The deputy, who was married, had underlying health conditions that would be considered comorbidities, Salazar said. The sheriff’s office does not know his cause of death and is waiting on an autopsy. The San Antonio Police Department recorded his death as an apparent sudden death, pending the medical examiner’s office determination.
It’s the first COVID-19 death for the sheriff’s department and the jail. Forty deputies at the jail and 129 inmates have tested positive for coronavirus.
Though the sheriff’s office continues to distribute face masks and soap to inmates, give personal protective equipment to deputies, and disinfect common areas at the jail, Salazar said he expects to see his number of cases rise.
“We know, due to this mass testing … our positives are going to, in my terms, they’re going to skyrocket,” he said, “But I suspect also that many of those positives will be asymptomatic. I don’t know that that makes us feel any better or any worse. What it will let us know is it’ll give us a full grasp of what we have here in the jail. I think I would rather know than not know.”
Salazar warned that the jail’s COVID-19 cases reflect what San Antonio and Bexar County will begin to see as stay-at-home restrictions relax.
“Mark my words: as businesses start to reopen, you could be standing in the grocery store right next to 20 people that look fine,” he said. “They’re not coughing, sneezing, anything, but they have this illness. And so I think that we’re all taking a huge chance in going out prematurely.”
Though the cause of death hasn’t been determined, Salazar said he is treating it as an on-duty death.
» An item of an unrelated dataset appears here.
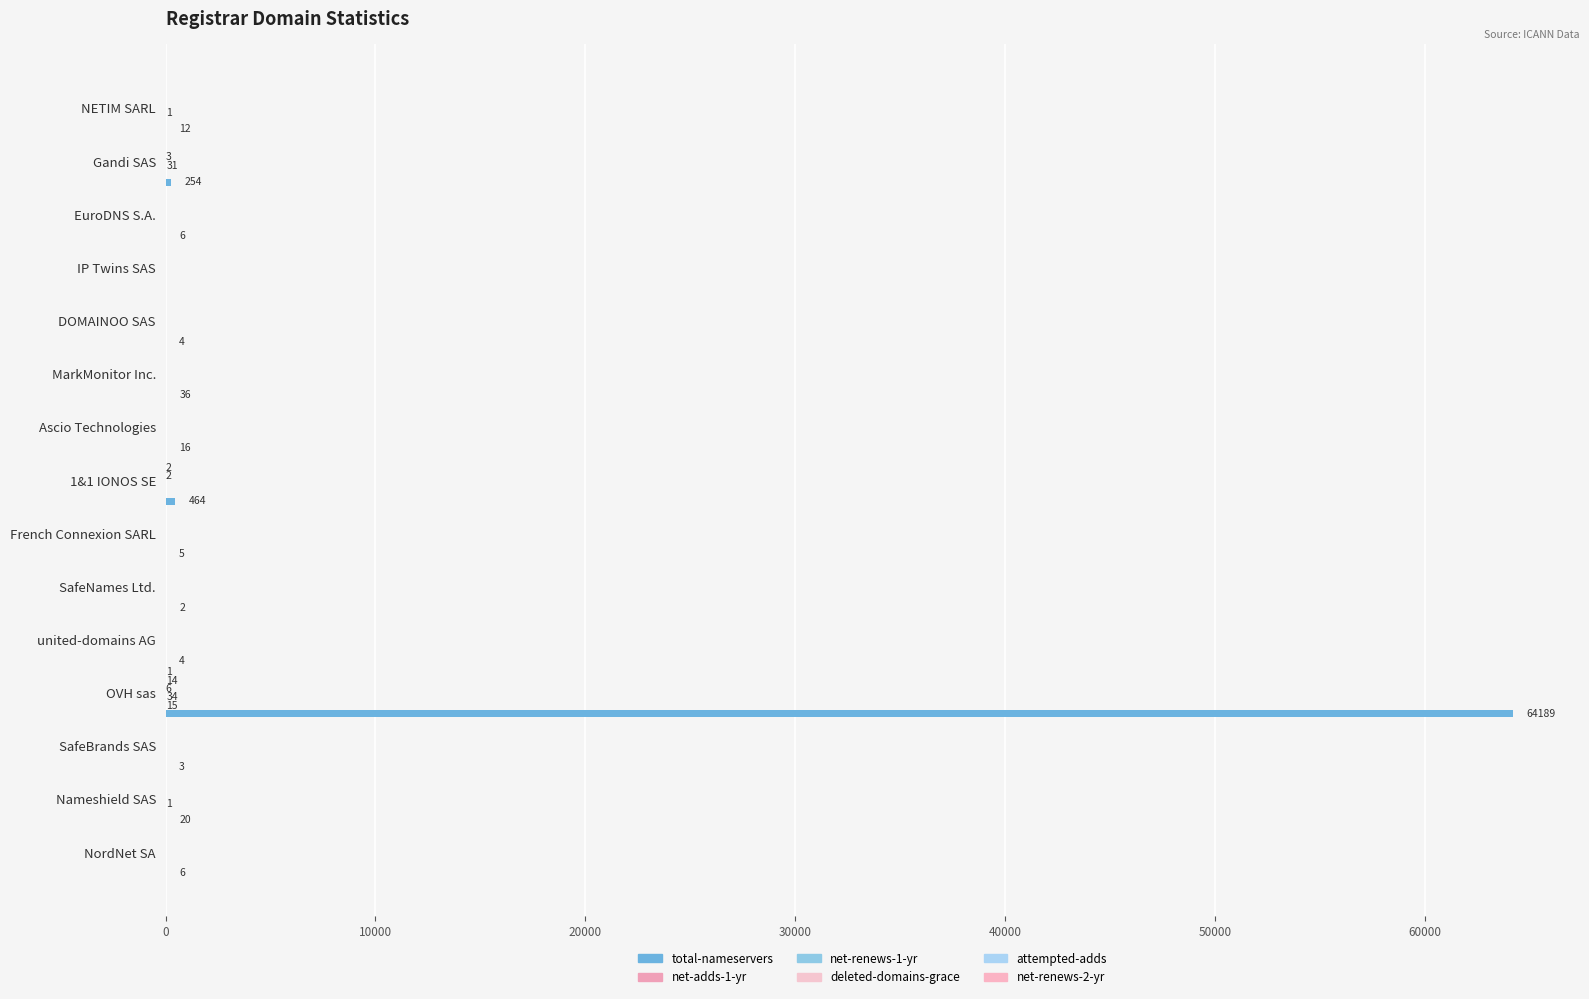

What is the average value of the net-adds-1-yr series?

1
Consequently, the sheriff’s office will ensure that De La Fuente is buried with full honors.
De La Fuente was a respectful man who was always eager to say hello, Salazar said. The first time they met, De La Fuente had just been struck by an inmate while on detention duty, and Salazar accompanied him to the hospital. While De La Fuente healed, he was assigned to front door duty, where he always greeted Salazar with a handshake.
“Even if I was 30 feet past him, he’d call my name and make sure that I stopped and would not let me into my office without shaking his hand,” Salazar said. “That’s one of the memories that will stick with me forever about Timothy De La Fuente.”